Stroke six whipped down, causing the vicar to buck and groan. George threw the cane down. It was over.
“I think that’s sufficient, vicar. I’m not a cruel man. You took that well, there will be drinks on the house the next time you call in.”
“Thank you, George,” said the vicar as he got up and buckled his slacks. He rubbed his bottom, just like a naughty schoolboy. “I hope you will let me know if Elizabeth sins again.”
“Why yes, of course, vicar,” George said, somewhat surprised at developments. Was the vicar asking for another caning, sometime in the future?
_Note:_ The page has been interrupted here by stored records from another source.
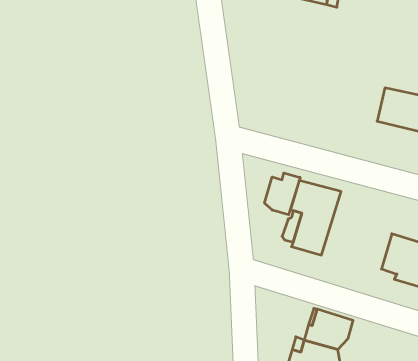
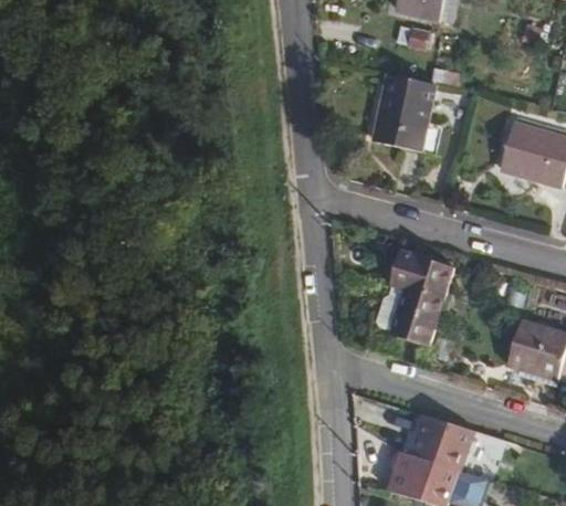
building: none -> [376,75,436,151]
building: [265,173,300,215] -> none

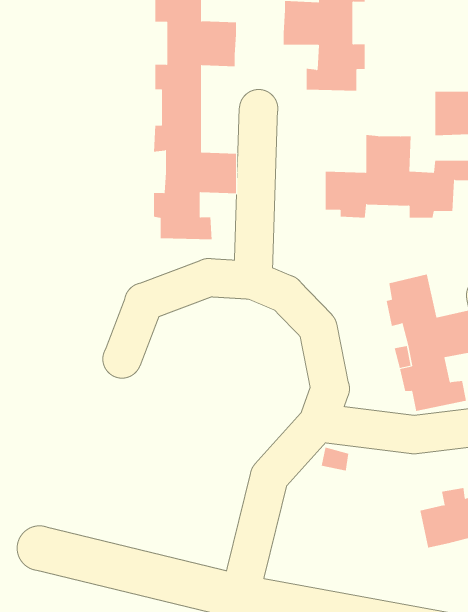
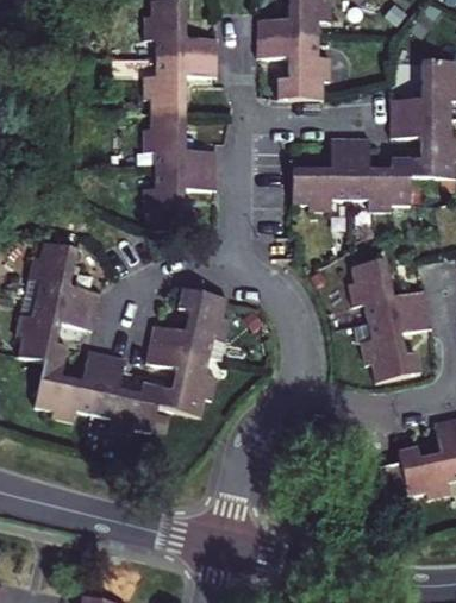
building: none -> [14,240,227,433]

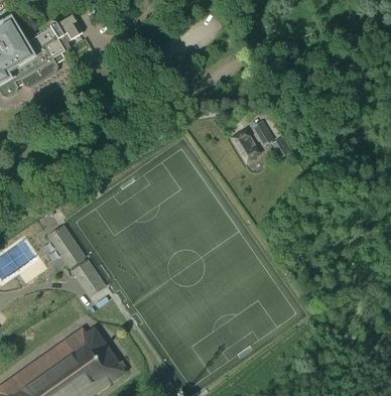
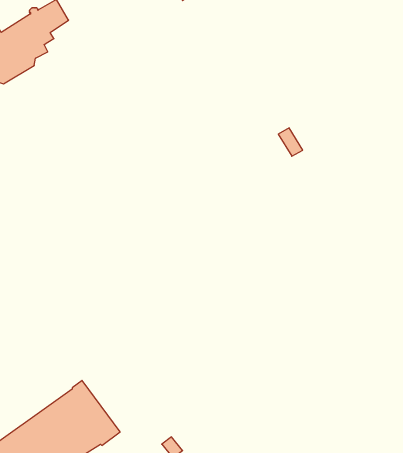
building: [233,127,262,159] -> none
building: [49,225,105,294] -> none

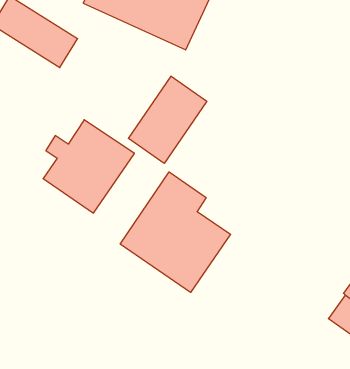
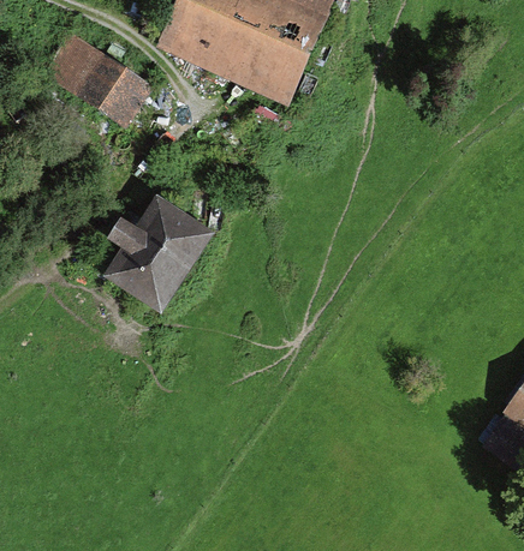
building: [128,76,207,163] -> none
building: [120,172,231,292] -> none

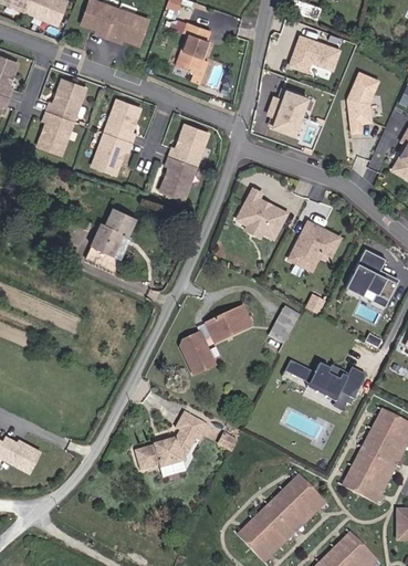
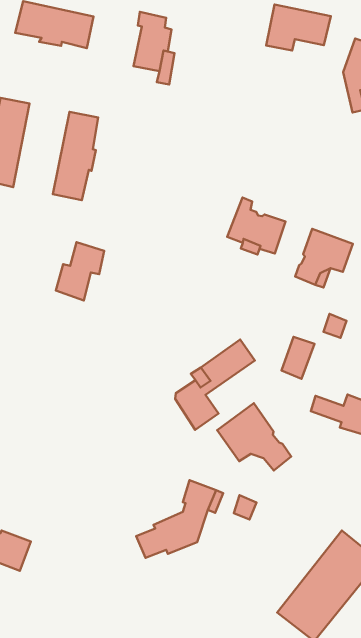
building: [265,86,312,137] -> none
building: [164,123,210,197] -> none
building: none -> [217,403,291,470]

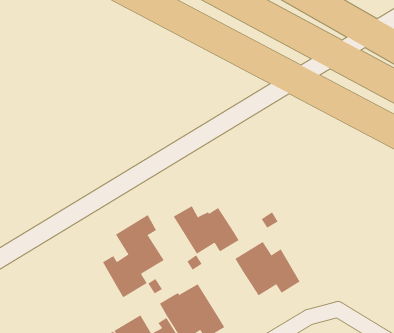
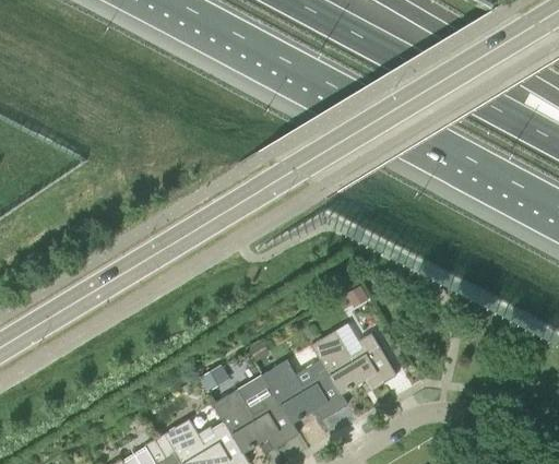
building: [173,206,240,255] -> [262,360,348,424]
building: [102,214,164,298] -> none

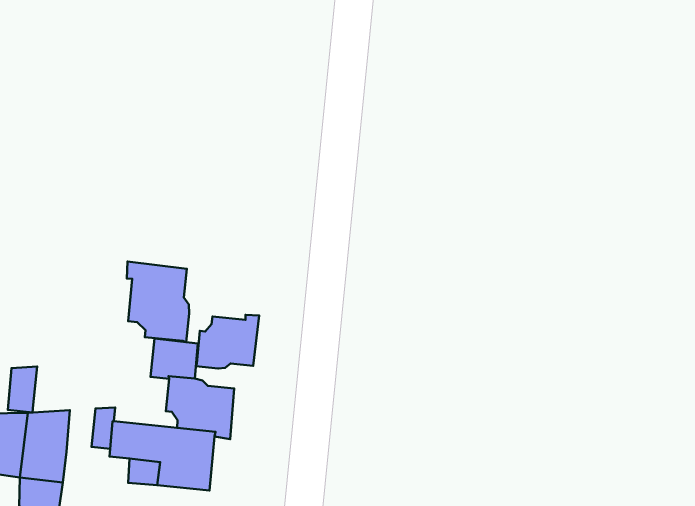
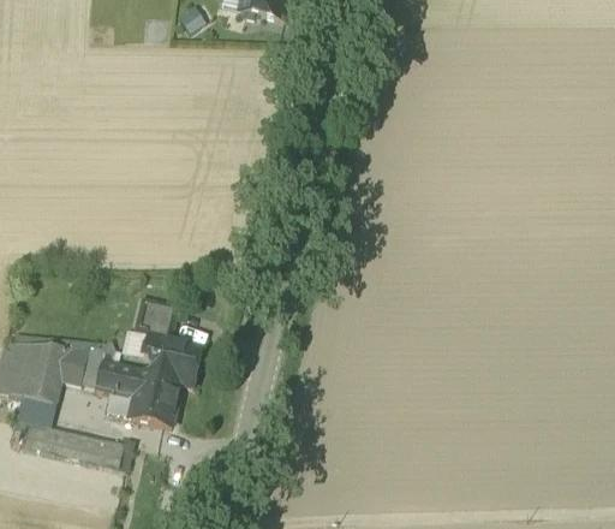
building: [127,261,189,342] -> none
building: [196,315,259,368] -> none
building: [8,366,37,413] -> [59,346,86,384]

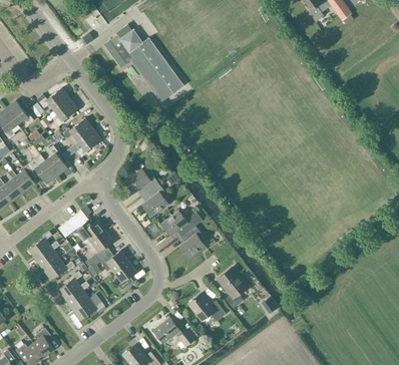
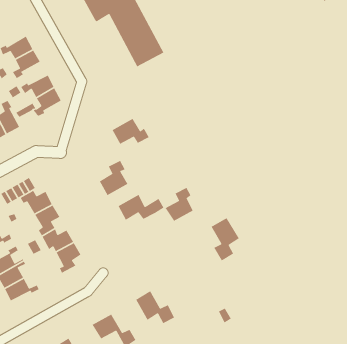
building: [124,168,158,194] -> [112,118,150,145]
building: [178,226,205,258] -> [164,187,194,222]
building: [219,269,246,308] -> [210,217,240,261]

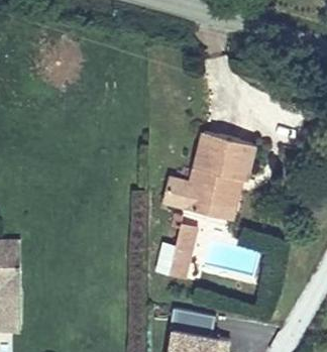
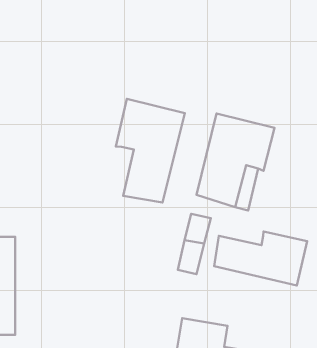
building: none -> [116,99,185,203]
building: none -> [214,231,307,286]

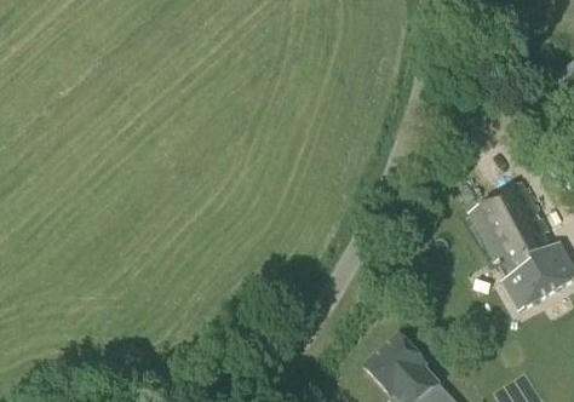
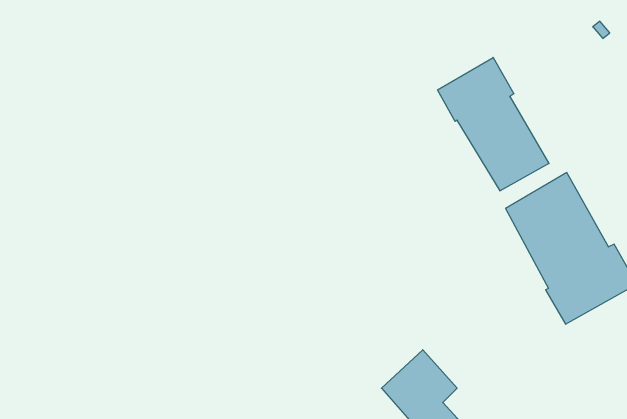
building: none -> [438,57,549,191]

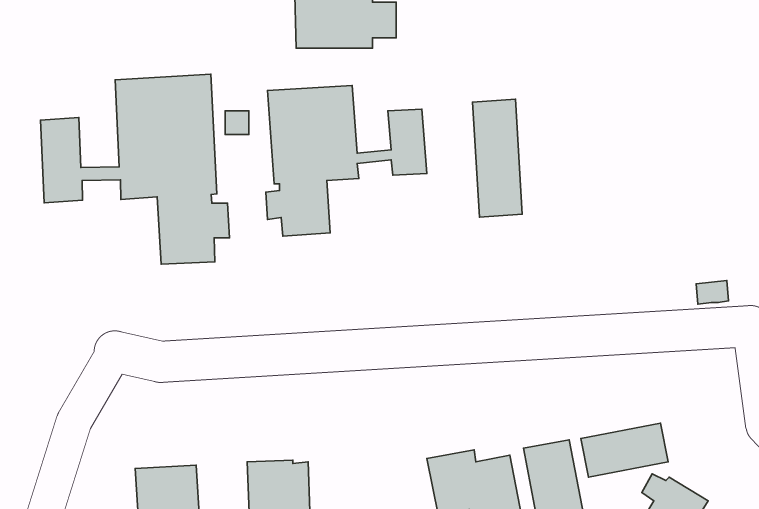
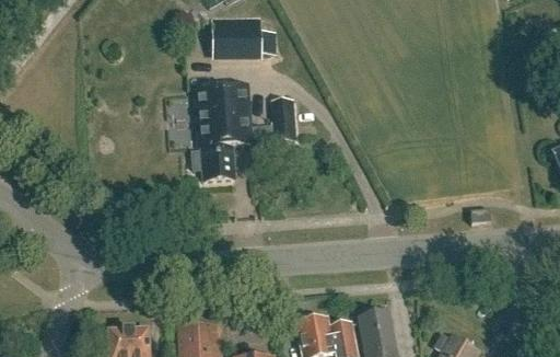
building: [41,74,229,264] -> none
building: [473,99,522,217] -> none
building: [581,423,668,477] -> none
Surely not?
Elizabeth too was mystified. She planted a gentle kiss on the vicar’s lips, and he left the bedroom with a cheeky smirk on his face. George and Elizabeth smiled at each other.
“I rather think you should give me a caning anyway, George,” said Elizabeth as she mounted the pillows on the bed again. “And then I can cane you too, if you like.”
George grunted his agreement, belched and slashed the cane down on Elizabeth’s naked and youthful cheeks. She gasped and immediately thrust her bottom up, ready for the next stinging stroke. What an afternoon this was shaping up to be!